Test out the API:
curl https://language-identifier-app.herokuapp.com/identify -d "data=Le commerce n'est pas un monstre et la publicité" -X GET
See the website for a tutorial.
This repo is an example of how to build a machine learning application from scratch! This is a simple web application that uses the Naive Bayes algorithm to classify a string of text as belonging to one of several languages.
This application has a front-end built in Flask, a model server created with flask_restful, and a database in SQLite. Data is downloaded from Wikipedia.

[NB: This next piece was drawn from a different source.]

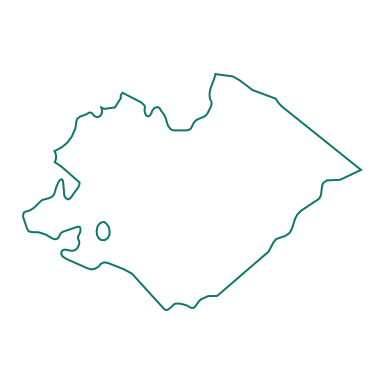 map outline of Pesaro e Urbino (Natural Earth projection)
{"feature_id": "ITA-5428", "entity_name": "Pesaro e Urbino", "entity_type": "Province", "adm_level": 1, "iso_a3": "ITA", "parent_name": "Italy", "parent_adm1": "", "projection": "natural_earth1", "projection_center": [12.507, 43.701], "detail": "fine", "context": "isolated", "style": "outline", "palette": "teal", "viewbox_px": 384, "rotation_deg": 0, "n_neighbors": 0, "source": "natural_earth", "source_scale": "10m", "svg_char_len": 2843}
<svg xmlns="http://www.w3.org/2000/svg" viewBox="0 0 384 384"><path d="M120.8,95.4L121.4,94.2L122.2,93.3L122.6,92.8L127.2,95.2L141.2,102.4L142.9,103.9L144.8,106.0L144.8,107.7L144.6,109.7L144.7,111.9L145.8,115.0L147.3,116.2L148.7,116.3L149.9,115.4L150.8,114.2L151.5,112.9L152.0,111.3L153.0,109.7L154.2,108.2L156.9,107.1L158.5,107.4L159.7,108.3L161.2,110.9L163.9,114.5L165.4,117.2L167.3,123.6L168.1,125.7L170.1,128.6L172.0,129.9L174.0,130.4L186.2,130.4L188.4,130.0L190.1,129.3L191.0,128.2L191.8,126.8L193.2,124.0L193.9,122.7L194.8,121.5L195.9,120.4L197.2,119.6L204.4,116.5L205.6,115.5L206.7,114.5L207.6,113.2L211.0,106.4L211.4,104.8L211.6,103.2L211.3,101.7L210.1,98.9L209.8,97.4L209.6,95.7L209.6,93.9L209.8,92.0L210.5,88.6L214.1,78.9L215.4,74.5L215.5,74.0L216.2,74.2L232.7,76.4L239.2,80.0L252.6,90.1L275.6,98.6L278.9,103.4L281.9,106.5L361.0,169.9L340.1,179.8L326.8,180.4L323.3,182.9L322.1,185.5L321.1,194.2L320.1,197.2L318.7,199.0L301.1,210.7L297.5,214.3L295.1,218.7L292.0,228.6L289.6,232.9L285.5,235.8L276.1,239.1L273.2,242.8L268.6,251.6L217.2,295.9L208.2,296.1L201.5,299.1L199.9,300.3L198.9,301.3L195.9,305.6L194.1,307.6L192.3,308.0L190.8,307.7L186.7,305.4L182.2,304.1L178.2,303.5L176.1,303.6L174.7,303.9L173.7,304.6L170.7,307.6L167.6,309.9L165.8,310.0L164.4,309.3L132.0,273.7L124.4,269.5L108.6,263.2L104.9,262.4L103.1,262.7L101.7,263.4L100.5,264.2L98.6,266.5L97.0,267.7L95.1,268.6L91.4,269.4L87.7,268.4L66.5,259.0L63.9,257.4L62.7,256.5L61.9,255.3L61.3,253.9L61.3,252.4L61.9,251.1L63.0,250.1L64.4,249.6L66.1,249.8L71.5,250.8L73.3,250.7L74.8,250.2L76.1,249.4L77.1,248.3L77.9,247.0L78.6,245.6L79.1,244.1L79.3,242.6L79.1,241.1L78.0,238.5L78.0,237.0L78.5,235.6L79.9,232.8L80.4,231.1L80.5,229.3L79.9,227.2L78.5,226.7L77.1,226.9L63.3,231.6L62.0,232.3L60.8,233.3L60.0,234.5L58.6,237.5L57.3,238.7L54.8,239.3L52.7,238.6L46.0,234.7L40.8,232.9L37.7,232.2L33.4,232.2L29.7,231.7L28.3,230.9L26.9,228.3L23.0,216.5L23.3,214.6L23.8,212.5L25.2,211.8L29.9,210.3L32.1,209.1L34.5,207.3L40.6,201.3L42.5,199.9L48.7,198.3L52.0,196.7L53.6,195.1L54.5,193.3L56.2,187.4L58.6,181.8L60.3,179.7L61.8,179.3L62.6,180.3L63.1,181.8L64.3,195.6L65.1,197.2L66.1,198.4L68.2,199.4L69.4,199.0L71.4,197.0L73.5,193.7L78.3,187.4L79.4,184.4L79.5,182.4L61.6,166.8L56.6,163.3L54.8,162.3L55.9,159.3L56.1,156.6L55.7,153.9L54.5,151.1L61.4,147.5L67.1,142.9L71.7,136.7L75.4,128.4L76.4,121.2L77.4,118.5L80.3,116.5L86.2,114.4L88.6,112.9L89.8,112.5L91.1,112.7L92.3,113.6L94.4,116.0L95.8,116.8L97.2,117.0L98.6,116.8L99.9,116.1L101.0,114.9L101.8,113.2L102.0,111.3L101.8,109.4L101.3,107.5L104.2,108.9L108.2,108.3L114.8,107.5L116.2,105.4L120.9,98.0L120.6,96.7L120.8,95.4ZM101.3,240.1L104.6,240.1L107.7,238.2L109.4,235.2L109.6,230.9L108.8,227.1L106.7,224.0L104.2,222.0L102.2,222.2L99.6,223.6L97.5,226.5L96.6,231.3L97.1,235.2L98.8,238.2L101.3,240.1Z" fill="none" stroke="#0f766e" stroke-width="2"/></svg>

Install dependencies with conda:
conda create --name language_classifier python=3.8
conda activate language_classifier
pip install -r requirements.txt
Run the web application:
export FLASK_APP=app.py
flask run
Or:
python app.py
View the application:
http://127.0.0.1:5000
Run the model API:
python api.py
Test out the API:
curl http://127.0.0.1:5001//identify -d "data=Le commerce n'est pas un monstre et la publicité" -X GET
Download some data from Wikipedia:
cd scraper && python get_data.py
Generate a SQLite database:
create_database.py
Explore the data:
$ sqlite3 language_data.db
> SELECT language, title FROM wiki_data LIMIT 25;
Make and test model (run all cells in this notebook):
cd ../modeling
jupyter lab create_model.ipynb
Deploy the model by editing the following lines in classify_language.py
:
MODEL_NAME = "NB_classif"
MODEL_VERSION = "1"
You should deploy the web application app.py
to Heroku or something. Then you should deploy api.py
to GCP or AWS. You'll need to fiddle with the requirements for each of these apps as well as the DNS so the servers can talk to each other.
- This application was designed with teaching in mind, so there are some simplifications.
- This application has three distinct severs: a web app, a model API, and a SQL database. When run locally, these distinctions don't matter, but when you deploy an app like this, these pieces will all be distinct servers.
- All the dependencies here are global - if this was deployed, not all dependencies would need to be shared between servers.